Workers in same-sex relationships also continue to lose out on plenty of other benefits, such as Social Security survivor benefits.  On a federal level as it stands today, same-sex couples are far from equal to opposite-sex couples-- mostly when it comes to reporting taxes on earned income.  When same-sex couples can not file jointly, they lose out on many tax benefits afforded different-sex married spouses.

Even if the federal government were to repeal the Defense of Marriage Act (DOMA), most labor advocates agree that it should not mean the end of domestic-partner benefits or perpetuating the ill treatment of employees with different identities.

"I still think domestic partnership benefits should remain as is--  right now the states are the ones who define marriage and relationships," says Bess Watts, president of CSEA Monroe County Local 828 and a national board member of Pride At Work, AFL-CIO.  She told the Voice Reporter, "DOMA is unjust and unconstitutional-- it needs to be repealed."

Watts stresses that union workers should continue to negotiate domestic partner benefits language into their collective bargaining agreements even though state laws on relationship matters are evolving at a rapid pace. 

Tom Privitere, WNY Director of Field Services for the Public Employees Federation, who was the chief negotiator in the first effort to adopt domestic partnership language in New York State collective bargaining agreements back in 1995, wants public employees to know that domestic-partner benefits and civil unions are not the same as marriage.  "Back then, getting second-class status was not the goal and this was not just about LGBT workers.  Statistics show that the percentage of families who enjoy domestic-partner benefits are unmarried heterosexual couples.  This was an effort that benefited all our state workers who were job-titled under our collective bargaining agreement."

"You do not have to get married in New York or otherwise register your marriage in New York if you are legally married elsewhere, " added Watts.  In February 2008, an intermediate appellate court ruled that same-sex couples who marry outside New York are entitled to full recognition of their marriages in New York. 

In May 2008, the Court of Appeals, New York’s high court, unanimously ruled not to review the decision in Martinez v. County of Monroe, letting the appellate court’s ruling stand. Pat Martinez is a employee of Monroe Community College and a member in good standing with CSEA Monroe County Local 828.  She successfully sued her employer to have her relationship legally recognized, and therefore, was eventually offered the same benefits as the married heterosexual colleagues that worked right beside her.

On May 14, 2008, Governor Paterson’s legal counsel directed all state agencies to revise rules and regulations in order to provide equal rights, benefits, and responsibilities to same-sex couples who marry in other jurisdictions, pursuant to the court’s decision in Martinez.

Watts and Privitere both say if you want to receive spousal or family benefits at work, it will be up to you to inform your employer that you have a domestic partner or that you are now married.  They also both suggest you proactively contact any entity who is required to recognize your marriage or a possible name change, whether it be your bank, lawyer or the department of motor vehicles.

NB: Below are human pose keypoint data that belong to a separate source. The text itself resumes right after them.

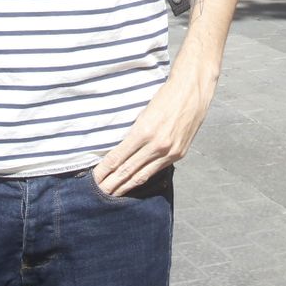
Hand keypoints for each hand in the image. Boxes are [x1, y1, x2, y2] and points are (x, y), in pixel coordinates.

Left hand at [92, 66, 215, 195]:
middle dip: (111, 184)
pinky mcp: (179, 154)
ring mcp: (169, 152)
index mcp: (144, 131)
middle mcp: (157, 145)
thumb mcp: (143, 112)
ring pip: (142, 176)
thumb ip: (132, 133)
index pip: (118, 158)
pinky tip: (135, 184)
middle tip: (98, 195)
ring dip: (126, 187)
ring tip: (113, 195)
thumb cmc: (165, 96)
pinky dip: (143, 178)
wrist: (192, 91)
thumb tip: (118, 150)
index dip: (104, 171)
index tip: (93, 179)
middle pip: (128, 171)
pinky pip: (157, 170)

In some cases, however, if your employer does not require opposite-sex couples to provide a marriage certificate in order to prove the existence of their marriage, then you should not be required to do so either.

Although workplace inequtities have received more attention of late, Privitere cautions that until the federal government, including perhaps the Supreme Court, finally and fully recognize the legitimacy of married same-sex couples, the slippery slope experienced by LGBT couples in California is still possible elsewhere-- including here in New York State.